La production d’hydrogène peut se faire à partir de l’eau (H2O) par électrolyse ou à partir d’hydrocarbures comme le méthane (CH4). Pour autant, même si l’électrolyse est un procédé propre, la technologie n’est pas encore au point pour être déployée à un niveau industriel. « On sait en faire à partir de l’électricité via l’électrolyse de l’eau, surtout lorsque cette électricité est produite de manière stable, dans des centrales, dit Samuel Saysset, conseiller technique en chef chez Engie. Mais si l’on veut de l’hydrogène « vert », provenant de sources renouvelables donc intermittentes, il faut trouver des technologies plus adaptées. ~95% de l’hydrogène est actuellement produit à partir de pétrole, de gaz ou de charbon, et cela émet du CO2 », poursuit-il.
A quel prix ?
La question du prix est également centrale : le coût n’est pas le même en fonction de la source. Aujourd’hui, l’hydrogène provenant du méthane coûte 1,5 à 2 €/kg, contre quatre à dix fois plus pour l’hydrogène obtenu par électrolyse. Et c’est justement pour cela que le gouvernement français investit : une proportion importante des 7 milliards d’euros est destiné à rendre le prix de l’hydrogène plus accessible.

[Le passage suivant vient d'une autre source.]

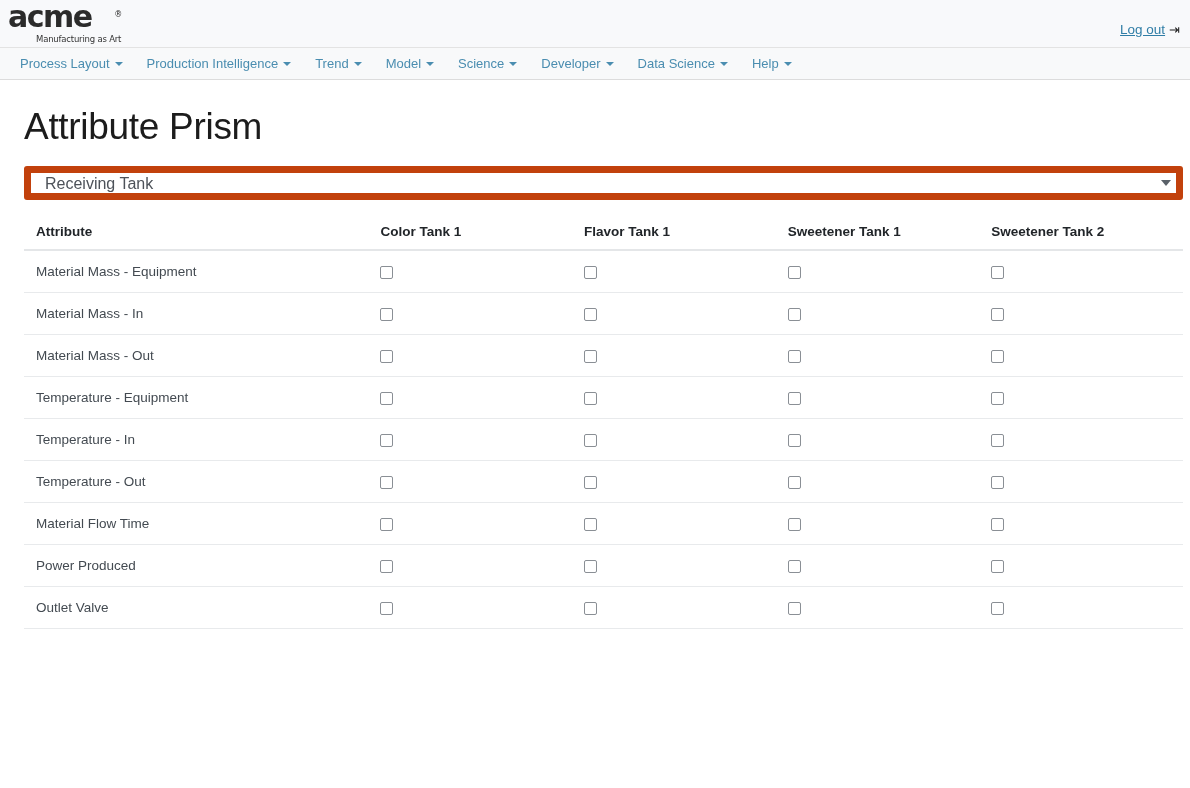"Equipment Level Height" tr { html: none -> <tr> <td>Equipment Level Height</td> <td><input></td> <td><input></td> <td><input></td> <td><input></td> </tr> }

Il existe également d’autres coûts : l’hydrogène entraînera des investissements lourds liés à sa production, la mise en place des infrastructures de transport et de stockage, le développement de nouveaux avions et de nouveaux matériaux ainsi que le surcoût dû au poids des réservoirs.
Malgré cela, l’hydrogène semble intéresser le monde de l’aviation – les constructeurs comme Airbus et le gouvernement français s’y engagent. Cependant, on ne sait pas encore comment les problèmes en suspens seront résolus. Avec quel motoriste les avions seront-ils développés ? Quel sera leur rendement et leur consommation ? Seront-ils à combustion directe ou utiliseront-ils des piles à combustible ? Sous quelle forme sera stockée ce carburant ? L’hydrogène doit encore prendre son envol.

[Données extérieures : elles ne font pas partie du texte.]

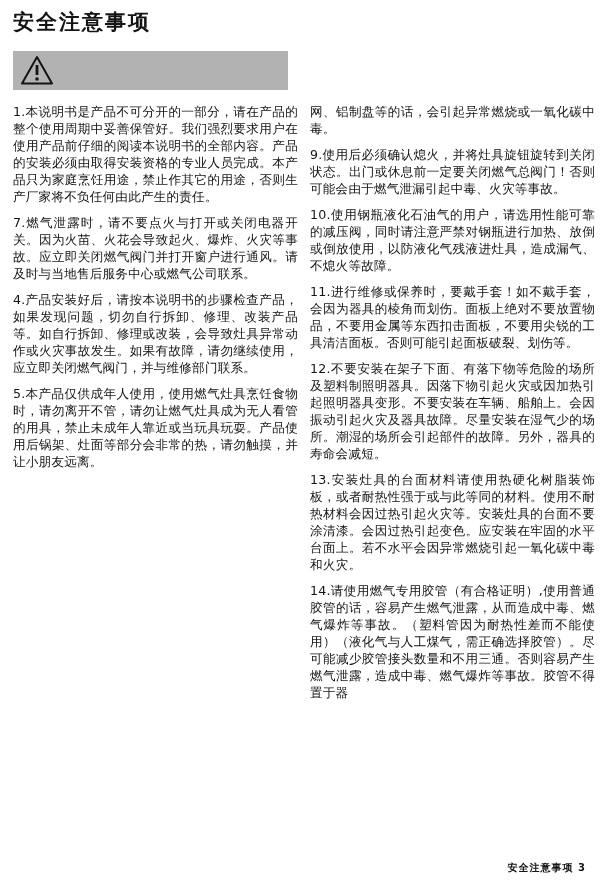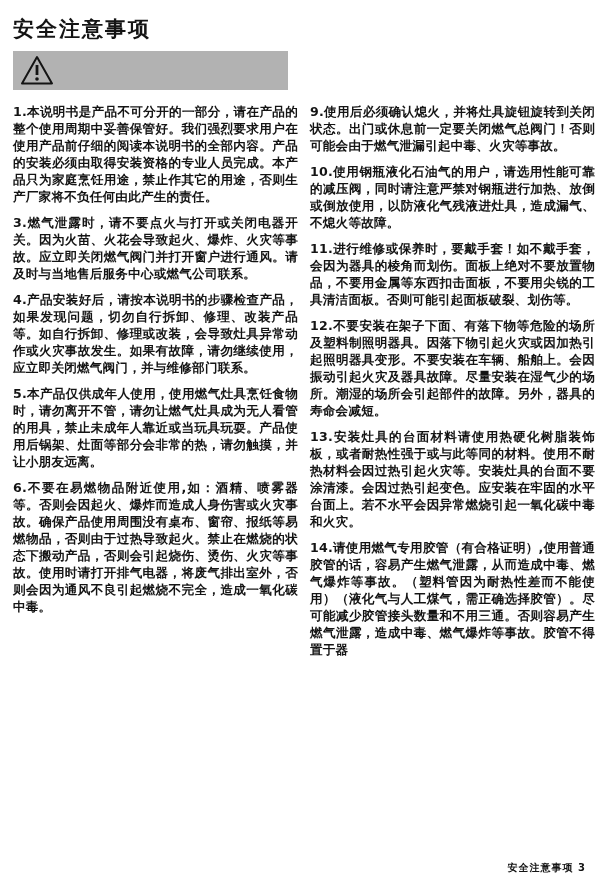"安全注意事项" .doc-title { top: 15px -> 8px }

Investissements privés dans l’hydrogène
Le secteur financier s’intéresse lui aussi à l’hydrogène pour les transports, et reçoit le soutien d’investisseurs. Avec plus de 100 milliards de dollars d’actifs dans le monde entier, la société d’investissement Ardian, par exemple, affirme qu’elle investit durablement dans les énergies vertes. L’hydrogène vert représente une partie importante de ces énergies, car il est conforme aux objectifs de l’Union européenne en matière de changement climatique. Amir Sharifi, managing director au sein d’Ardian, explique ainsi que « l’hydrogène présente des caractéristiques similaires à celles des combustibles fossiles. Il peut être stocké sous forme de liquide ou de gaz, mais peut également être produit de manière écologique par électrolyse ». Selon le Conseil de l’hydrogène, l’hydrogène devrait répondre à 18 % de la demande mondiale d’énergie d’ici 2030.